CUDA implemantation of numerical algorithms

Abstract:

In order to benefit from recent technologies of GPGPU that allow significant speedup in numerical computation, this proposal aims at porting the main SciLab algorithms (LU decomposition, FFT, eigenvalues computation...) to CUDA architecture, so that the software can use the GPU to do its computation.

Various details : -A new type will be introduced, "GPU Matrix", used for optimised interaction with the GPU.

Goals :

- As there will be a new type, the "elementary" operation will be implanted :

gpuAdd
gpuMult
exp
ln
cos
sin
^
toGPU (transfer matrix from host memory to GPU memory)
fromGPU(transfer from GPU to host)

So the user will be able to build matrix from operation. This should take ~a month

- Following functions in scilab will be "ported", prefixed with gpu- :

lu
inv
det
qr
chol
hess
det
lsq

That means a new toolbox will ship with functions gpulu, gpuinv, gpudet, gpuqr...

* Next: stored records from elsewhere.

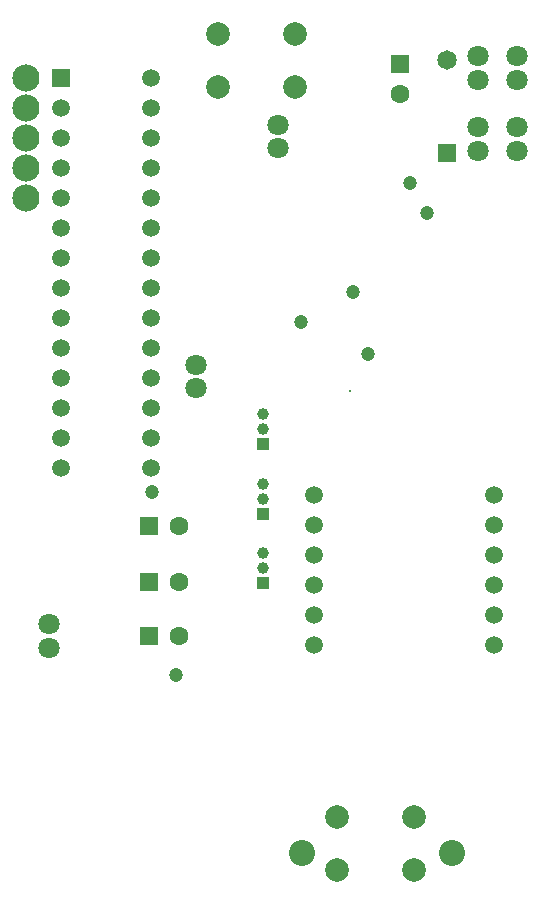
<source format=gbs>
G04*
G04 #@! TF.GenerationSoftware,Altium Limited,Altium Designer,20.2.3 (150)*
G04*
G04 Layer_Color=16711935*
%FSLAX25Y25*%
%MOIN*%
G70*
G04*
G04 #@! TF.SameCoordinates,B26AD540-6E08-4B25-974C-445F4708D01E*
G04*
G04*
G04 #@! TF.FilePolarity,Negative*
G04*
G01*
G75*
%ADD24R,0.06496X0.06496*%
%ADD25C,0.06496*%
%ADD26C,0.00800*%
%ADD27C,0.08674*%
%ADD28R,0.06299X0.06299*%
%ADD29C,0.06299*%
%ADD30C,0.07874*%
%ADD31C,0.05918*%
%ADD32R,0.03937X0.03937*%
%ADD33C,0.03937*%
%ADD34C,0.07099*%
%ADD35C,0.09068*%
%ADD36R,0.05906X0.05906*%
%ADD37C,0.05906*%
%ADD38R,0.06299X0.06299*%
%ADD39C,0.04724*%
D24*
X629095Y347854D02*
D03*
D25*
Y378760D02*
D03*
D26*
X596748Y268437D02*
D03*
D27*
X581000Y114500D02*
D03*
X631000D02*
D03*
D28*
X530000Y187000D02*
D03*
Y205000D02*
D03*
Y223500D02*
D03*
D29*
X540000Y187000D02*
D03*
Y205000D02*
D03*
Y223500D02*
D03*
X613500Y367500D02*
D03*
D30*
X592500Y126716D02*
D03*
X618090D02*
D03*
X592500Y109000D02*
D03*
X618090D02*
D03*
X578590Y370000D02*
D03*
X553000D02*
D03*
X578590Y387717D02*
D03*
X553000D02*
D03*
D31*
X645000Y184000D02*
D03*
Y194000D02*
D03*
Y204000D02*
D03*
Y214000D02*
D03*
Y224000D02*
D03*
Y234000D02*
D03*
X585000D02*
D03*
Y224000D02*
D03*
Y214000D02*
D03*
Y204000D02*
D03*
Y194000D02*
D03*
Y184000D02*
D03*
D32*
X568000Y204500D02*
D03*
Y227500D02*
D03*
Y251000D02*
D03*
D33*
Y209500D02*
D03*
Y214500D02*
D03*
Y232500D02*
D03*
Y237500D02*
D03*
Y256000D02*
D03*
Y261000D02*
D03*
D34*
X496500Y183000D02*
D03*
Y190874D02*
D03*
X545500Y277374D02*
D03*
Y269500D02*
D03*
X573000Y357374D02*
D03*
Y349500D02*
D03*
X652492Y356500D02*
D03*
Y380122D02*
D03*
Y372248D02*
D03*
Y348626D02*
D03*
X639500Y380122D02*
D03*
Y372248D02*
D03*
Y356500D02*
D03*
Y348626D02*
D03*
D35*
X489000Y333000D02*
D03*
Y343000D02*
D03*
Y353000D02*
D03*
Y373000D02*
D03*
Y363000D02*
D03*
D36*
X500500Y373000D02*
D03*
D37*
Y363000D02*
D03*
Y353000D02*
D03*
Y343000D02*
D03*
Y333000D02*
D03*
Y323000D02*
D03*
Y313000D02*
D03*
Y303000D02*
D03*
Y293000D02*
D03*
Y283000D02*
D03*
Y273000D02*
D03*
Y263000D02*
D03*
Y253000D02*
D03*
Y243000D02*
D03*
X530500Y373000D02*
D03*
Y363000D02*
D03*
Y353000D02*
D03*
Y343000D02*
D03*
Y333000D02*
D03*
Y323000D02*
D03*
Y313000D02*
D03*
Y303000D02*
D03*
Y293000D02*
D03*
Y283000D02*
D03*
Y273000D02*
D03*
Y263000D02*
D03*
Y253000D02*
D03*
Y243000D02*
D03*
D38*
X613500Y377500D02*
D03*
D39*
X580472Y291417D02*
D03*
X539000Y174000D02*
D03*
X531000Y235000D02*
D03*
X617000Y338000D02*
D03*
X622500Y328000D02*
D03*
X598000Y301500D02*
D03*
X603000Y281000D02*
D03*
M02*

</source>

Extended use of the cublas library (proved to work with SciLab at the moment of writing), copy/paste of Fortran code with workaround when necessary (for instance, it's not possible to use value from gpu memory straight forward). As Cublas, Fortran and SciLab work with Column-Major Matrix, it will make the task a little easier.

- Some functions from FFTW library will be ported, some investigation need to be done at the moment of writing to make a planning.

Limitations (at least for the first release) :

It will only support one GPU per SciLab process* (ie if you have 2 GPU, only one will be used if you launch a lone instance of SciLab, and both of them will be used if you launch 2 time SciLab). As double is the "core" precision for SciLab, every function will work at double precision. The targeted required CUDA version is 1.1 (G92, ie from GeForce 8400, with noticeable exception of 8800 GTS and 8800 GTX). No special optimisation for integrated chipset (ie no ZeroCopy feature).

Student time line

See here for the Google Summer of Code planning.

*If everything work as planned...